In the garden of Cafe Hamra

Another insider restaurant with a fascinating history is Al Falamanki in the downtown Ashrafieh district. Several rooms as well as a leafy terrace invite to dine and socialize. Admire the many photographs, depicting the history of the founder who became a close friend of Hollywood stars and other celebrities of the 50s and 60s.

Entrance to Al Falamanki/Beirut

One of the memorabilia

But it’s not all wining and dining. Museum fans like myself will enjoy the Mouawad Museum with an eclectic private collection of works of art which reflect the personal taste of one single collector. Wood carved ceilings from Syria, Greek and Roman statues, Italian mosaics, Persian carpets and stunning pieces of jewelery  belonging to the current owners, the renowned goldsmith and diamond merchant family Mouawad. All housed in a beautiful neo classical villa with wonderful gardens.

Angel in the garden

Mouawad private museum

As far as upscale shopping is concerned, no better place to go than the Beirut soukhs. The original soukhs were nearly totally destroyed during the war, but like Phoenix from the ashes, the new soukhs, sparkling  with glass, crystal and marble have arisen. No international fashion house which doesn’t have an outlet here, next to the fabulous Lebanese designers who are making a name for themselves world wide.

New soukh/Beirut

Opening of the LV shop

I didn’t have much of a chance to experience the nightlife on my last visits, that’s a treat reserved for my next trip. As is the stay in one of Beirut’s best 5 star hotels: The Four Seasons.

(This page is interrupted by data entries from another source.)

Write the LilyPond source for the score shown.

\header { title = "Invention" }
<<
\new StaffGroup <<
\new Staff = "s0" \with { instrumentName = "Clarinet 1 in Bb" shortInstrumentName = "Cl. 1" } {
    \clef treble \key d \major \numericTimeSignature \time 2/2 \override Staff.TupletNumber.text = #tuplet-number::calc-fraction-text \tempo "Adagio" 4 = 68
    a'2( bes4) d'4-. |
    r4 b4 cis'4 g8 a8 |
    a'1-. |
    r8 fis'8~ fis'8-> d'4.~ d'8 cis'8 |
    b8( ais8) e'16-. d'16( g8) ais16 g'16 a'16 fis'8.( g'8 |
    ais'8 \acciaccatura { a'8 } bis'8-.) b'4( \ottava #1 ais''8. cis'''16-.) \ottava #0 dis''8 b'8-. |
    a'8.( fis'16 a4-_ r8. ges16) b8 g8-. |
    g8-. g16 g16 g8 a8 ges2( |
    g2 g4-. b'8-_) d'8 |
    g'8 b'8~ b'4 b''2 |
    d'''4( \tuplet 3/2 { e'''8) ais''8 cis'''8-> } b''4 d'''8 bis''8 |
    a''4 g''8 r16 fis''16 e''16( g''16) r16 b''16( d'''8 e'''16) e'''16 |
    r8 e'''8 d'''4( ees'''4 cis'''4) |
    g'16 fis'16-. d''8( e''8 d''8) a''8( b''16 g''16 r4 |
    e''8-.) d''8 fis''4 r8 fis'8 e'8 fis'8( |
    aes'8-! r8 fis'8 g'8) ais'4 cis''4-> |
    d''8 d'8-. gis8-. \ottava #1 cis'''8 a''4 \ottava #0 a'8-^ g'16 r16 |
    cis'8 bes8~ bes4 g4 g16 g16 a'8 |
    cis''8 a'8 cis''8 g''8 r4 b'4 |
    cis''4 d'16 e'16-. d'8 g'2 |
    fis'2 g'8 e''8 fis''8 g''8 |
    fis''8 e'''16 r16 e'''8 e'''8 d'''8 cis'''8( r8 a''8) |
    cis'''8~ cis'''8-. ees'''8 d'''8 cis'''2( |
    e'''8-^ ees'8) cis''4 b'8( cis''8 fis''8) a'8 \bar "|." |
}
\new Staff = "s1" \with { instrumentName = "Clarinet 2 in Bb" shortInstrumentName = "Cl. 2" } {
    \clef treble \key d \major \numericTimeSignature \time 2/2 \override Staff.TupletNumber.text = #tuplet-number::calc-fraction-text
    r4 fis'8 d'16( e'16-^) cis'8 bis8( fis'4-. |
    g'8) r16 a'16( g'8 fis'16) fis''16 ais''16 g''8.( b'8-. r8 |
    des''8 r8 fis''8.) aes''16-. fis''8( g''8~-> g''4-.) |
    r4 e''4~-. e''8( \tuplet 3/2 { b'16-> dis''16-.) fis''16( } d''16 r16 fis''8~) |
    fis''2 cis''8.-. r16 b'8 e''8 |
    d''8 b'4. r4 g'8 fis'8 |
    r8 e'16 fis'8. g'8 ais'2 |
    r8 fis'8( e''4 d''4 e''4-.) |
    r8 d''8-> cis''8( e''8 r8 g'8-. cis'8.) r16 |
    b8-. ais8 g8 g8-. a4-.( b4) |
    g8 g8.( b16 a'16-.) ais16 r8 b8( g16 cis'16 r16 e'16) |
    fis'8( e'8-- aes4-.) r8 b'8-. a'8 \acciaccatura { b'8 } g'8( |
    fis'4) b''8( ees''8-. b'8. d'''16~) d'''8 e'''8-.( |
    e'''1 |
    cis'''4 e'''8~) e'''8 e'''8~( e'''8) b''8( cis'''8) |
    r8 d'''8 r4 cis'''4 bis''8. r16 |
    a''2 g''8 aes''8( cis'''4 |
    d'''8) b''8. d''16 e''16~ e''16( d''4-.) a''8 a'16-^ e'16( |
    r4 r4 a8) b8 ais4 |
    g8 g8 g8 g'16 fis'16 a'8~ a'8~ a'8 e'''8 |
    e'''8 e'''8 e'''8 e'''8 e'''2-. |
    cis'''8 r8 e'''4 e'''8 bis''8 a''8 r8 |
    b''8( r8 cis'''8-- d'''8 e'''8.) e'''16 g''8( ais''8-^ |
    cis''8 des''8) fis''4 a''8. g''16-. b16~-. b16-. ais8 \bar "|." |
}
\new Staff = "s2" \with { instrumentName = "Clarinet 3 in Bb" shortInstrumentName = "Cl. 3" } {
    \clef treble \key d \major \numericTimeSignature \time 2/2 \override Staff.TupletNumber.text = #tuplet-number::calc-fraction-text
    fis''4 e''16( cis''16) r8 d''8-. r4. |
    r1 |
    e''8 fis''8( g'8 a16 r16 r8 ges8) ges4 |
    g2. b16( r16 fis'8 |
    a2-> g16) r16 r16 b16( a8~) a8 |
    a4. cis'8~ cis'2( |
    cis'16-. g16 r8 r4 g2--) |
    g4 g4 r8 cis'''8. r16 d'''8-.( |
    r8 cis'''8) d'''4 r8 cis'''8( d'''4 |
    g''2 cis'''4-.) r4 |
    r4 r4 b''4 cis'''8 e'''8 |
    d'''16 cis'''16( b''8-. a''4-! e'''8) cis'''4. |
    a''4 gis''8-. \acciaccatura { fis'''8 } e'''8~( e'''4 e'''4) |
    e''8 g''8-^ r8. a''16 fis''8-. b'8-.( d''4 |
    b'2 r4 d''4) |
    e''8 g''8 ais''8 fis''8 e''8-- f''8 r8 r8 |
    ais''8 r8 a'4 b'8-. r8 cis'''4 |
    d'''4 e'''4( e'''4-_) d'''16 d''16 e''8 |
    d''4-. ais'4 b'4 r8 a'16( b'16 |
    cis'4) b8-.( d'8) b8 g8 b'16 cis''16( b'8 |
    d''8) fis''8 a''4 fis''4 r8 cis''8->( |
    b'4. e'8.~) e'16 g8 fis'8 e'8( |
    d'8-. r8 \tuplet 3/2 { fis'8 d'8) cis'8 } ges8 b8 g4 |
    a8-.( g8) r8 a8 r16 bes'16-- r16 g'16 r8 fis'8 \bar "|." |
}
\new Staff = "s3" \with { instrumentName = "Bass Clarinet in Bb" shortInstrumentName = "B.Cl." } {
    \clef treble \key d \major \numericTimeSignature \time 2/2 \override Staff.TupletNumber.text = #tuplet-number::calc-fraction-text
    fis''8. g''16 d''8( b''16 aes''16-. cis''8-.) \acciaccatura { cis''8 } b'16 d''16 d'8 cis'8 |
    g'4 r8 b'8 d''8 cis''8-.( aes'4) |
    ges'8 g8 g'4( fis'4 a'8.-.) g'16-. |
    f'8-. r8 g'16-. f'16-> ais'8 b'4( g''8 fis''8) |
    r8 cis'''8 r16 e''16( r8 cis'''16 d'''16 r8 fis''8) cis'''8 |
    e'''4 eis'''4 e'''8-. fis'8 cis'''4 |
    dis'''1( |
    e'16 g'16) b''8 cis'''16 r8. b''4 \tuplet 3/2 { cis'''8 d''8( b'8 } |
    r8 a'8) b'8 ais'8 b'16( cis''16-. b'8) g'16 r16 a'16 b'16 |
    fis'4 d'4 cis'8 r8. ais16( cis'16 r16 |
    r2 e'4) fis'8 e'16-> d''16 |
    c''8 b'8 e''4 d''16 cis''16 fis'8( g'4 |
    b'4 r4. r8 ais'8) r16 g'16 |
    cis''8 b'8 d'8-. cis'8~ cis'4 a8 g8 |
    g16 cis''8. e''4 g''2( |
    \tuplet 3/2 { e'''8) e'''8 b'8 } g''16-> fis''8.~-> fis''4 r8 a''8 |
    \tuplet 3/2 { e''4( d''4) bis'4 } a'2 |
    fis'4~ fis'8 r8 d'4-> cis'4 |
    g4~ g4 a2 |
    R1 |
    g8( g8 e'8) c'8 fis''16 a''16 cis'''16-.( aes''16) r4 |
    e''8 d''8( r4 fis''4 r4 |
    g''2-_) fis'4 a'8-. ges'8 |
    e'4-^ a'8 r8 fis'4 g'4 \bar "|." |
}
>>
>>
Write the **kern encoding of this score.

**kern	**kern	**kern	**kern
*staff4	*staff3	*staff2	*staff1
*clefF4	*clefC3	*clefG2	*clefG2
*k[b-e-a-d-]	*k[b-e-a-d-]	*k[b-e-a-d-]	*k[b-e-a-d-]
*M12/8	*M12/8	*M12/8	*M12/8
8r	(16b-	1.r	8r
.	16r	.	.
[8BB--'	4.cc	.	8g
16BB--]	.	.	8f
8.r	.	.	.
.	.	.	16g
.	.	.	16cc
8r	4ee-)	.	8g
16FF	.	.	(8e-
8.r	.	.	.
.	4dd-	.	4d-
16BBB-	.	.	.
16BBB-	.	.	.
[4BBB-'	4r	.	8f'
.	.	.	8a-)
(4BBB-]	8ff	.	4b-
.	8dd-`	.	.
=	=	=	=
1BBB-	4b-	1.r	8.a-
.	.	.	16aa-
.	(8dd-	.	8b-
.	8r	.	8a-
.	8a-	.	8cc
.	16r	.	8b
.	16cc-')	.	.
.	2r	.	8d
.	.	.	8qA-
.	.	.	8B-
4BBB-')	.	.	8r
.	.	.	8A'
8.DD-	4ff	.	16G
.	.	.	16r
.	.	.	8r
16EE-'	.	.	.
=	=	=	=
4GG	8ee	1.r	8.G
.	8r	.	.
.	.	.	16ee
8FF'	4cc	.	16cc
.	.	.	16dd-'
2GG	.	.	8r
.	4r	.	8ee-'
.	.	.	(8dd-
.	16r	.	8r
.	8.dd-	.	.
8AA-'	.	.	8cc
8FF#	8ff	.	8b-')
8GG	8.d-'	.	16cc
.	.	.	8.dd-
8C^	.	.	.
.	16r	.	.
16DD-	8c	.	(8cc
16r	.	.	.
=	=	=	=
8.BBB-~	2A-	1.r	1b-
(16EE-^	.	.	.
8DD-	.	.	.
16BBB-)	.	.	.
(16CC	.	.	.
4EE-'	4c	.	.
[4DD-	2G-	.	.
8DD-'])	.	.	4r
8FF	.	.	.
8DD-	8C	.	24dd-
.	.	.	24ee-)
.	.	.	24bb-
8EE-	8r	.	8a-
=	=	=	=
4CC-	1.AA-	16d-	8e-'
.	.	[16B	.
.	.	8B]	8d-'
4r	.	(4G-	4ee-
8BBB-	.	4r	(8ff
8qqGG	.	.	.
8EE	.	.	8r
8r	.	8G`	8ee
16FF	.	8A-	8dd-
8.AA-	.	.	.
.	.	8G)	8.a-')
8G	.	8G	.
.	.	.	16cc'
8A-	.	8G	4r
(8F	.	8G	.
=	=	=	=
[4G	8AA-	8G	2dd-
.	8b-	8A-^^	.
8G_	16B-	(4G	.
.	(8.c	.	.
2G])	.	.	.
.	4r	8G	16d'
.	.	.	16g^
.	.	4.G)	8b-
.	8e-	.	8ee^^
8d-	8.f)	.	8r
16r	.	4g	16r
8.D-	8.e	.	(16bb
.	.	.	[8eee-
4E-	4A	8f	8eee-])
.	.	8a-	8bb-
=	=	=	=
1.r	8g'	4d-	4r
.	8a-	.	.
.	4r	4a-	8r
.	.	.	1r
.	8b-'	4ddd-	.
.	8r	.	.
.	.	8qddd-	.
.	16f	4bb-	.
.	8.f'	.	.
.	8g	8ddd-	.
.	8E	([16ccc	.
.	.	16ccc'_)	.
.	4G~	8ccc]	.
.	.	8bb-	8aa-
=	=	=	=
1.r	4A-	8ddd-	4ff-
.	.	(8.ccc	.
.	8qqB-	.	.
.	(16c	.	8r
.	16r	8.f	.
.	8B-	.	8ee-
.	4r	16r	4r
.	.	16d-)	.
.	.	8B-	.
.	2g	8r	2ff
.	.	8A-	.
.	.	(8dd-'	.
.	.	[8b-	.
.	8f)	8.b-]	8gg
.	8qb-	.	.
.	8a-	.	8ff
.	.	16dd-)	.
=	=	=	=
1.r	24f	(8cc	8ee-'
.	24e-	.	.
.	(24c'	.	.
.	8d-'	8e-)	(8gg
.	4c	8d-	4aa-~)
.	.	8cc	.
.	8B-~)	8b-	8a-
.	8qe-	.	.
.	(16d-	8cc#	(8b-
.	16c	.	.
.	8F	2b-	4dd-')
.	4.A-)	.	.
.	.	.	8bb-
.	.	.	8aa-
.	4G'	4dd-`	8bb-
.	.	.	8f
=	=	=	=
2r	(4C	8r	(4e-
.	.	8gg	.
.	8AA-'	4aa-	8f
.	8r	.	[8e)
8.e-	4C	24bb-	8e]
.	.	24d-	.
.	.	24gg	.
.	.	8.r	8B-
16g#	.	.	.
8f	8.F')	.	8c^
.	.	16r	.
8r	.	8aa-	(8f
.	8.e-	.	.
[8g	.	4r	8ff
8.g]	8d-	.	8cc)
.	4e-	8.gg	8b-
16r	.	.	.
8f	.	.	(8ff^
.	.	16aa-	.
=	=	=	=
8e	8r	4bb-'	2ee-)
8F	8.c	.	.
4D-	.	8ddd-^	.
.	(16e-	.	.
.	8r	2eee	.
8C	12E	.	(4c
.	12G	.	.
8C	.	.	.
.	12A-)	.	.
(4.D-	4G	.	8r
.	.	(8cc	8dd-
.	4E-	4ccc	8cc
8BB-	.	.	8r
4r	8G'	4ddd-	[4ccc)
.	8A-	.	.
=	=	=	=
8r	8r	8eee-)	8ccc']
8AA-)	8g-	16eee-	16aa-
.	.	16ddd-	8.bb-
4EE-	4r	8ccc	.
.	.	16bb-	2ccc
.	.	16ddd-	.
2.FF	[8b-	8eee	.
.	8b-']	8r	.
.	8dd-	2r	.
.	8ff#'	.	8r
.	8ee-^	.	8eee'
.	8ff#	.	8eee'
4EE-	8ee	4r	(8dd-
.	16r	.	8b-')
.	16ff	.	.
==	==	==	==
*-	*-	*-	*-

Orient Bar in Four Seasons Hotel

Yes, there is a darker side too. Yes, there are plenty of burned out buildings and ruins, bearing witness to 30 years of terrible civil war and several serious incidents since. Yes, there is uncertainty and a certain electricity in the air, because, as my friends always say: Everything can happen in the Lebanon. But, what prevails is the sense of defiance and sheer joie de vivre, today it’s fine, let’s enjoy today. Maybe it’s that spirit which draws me back again and again.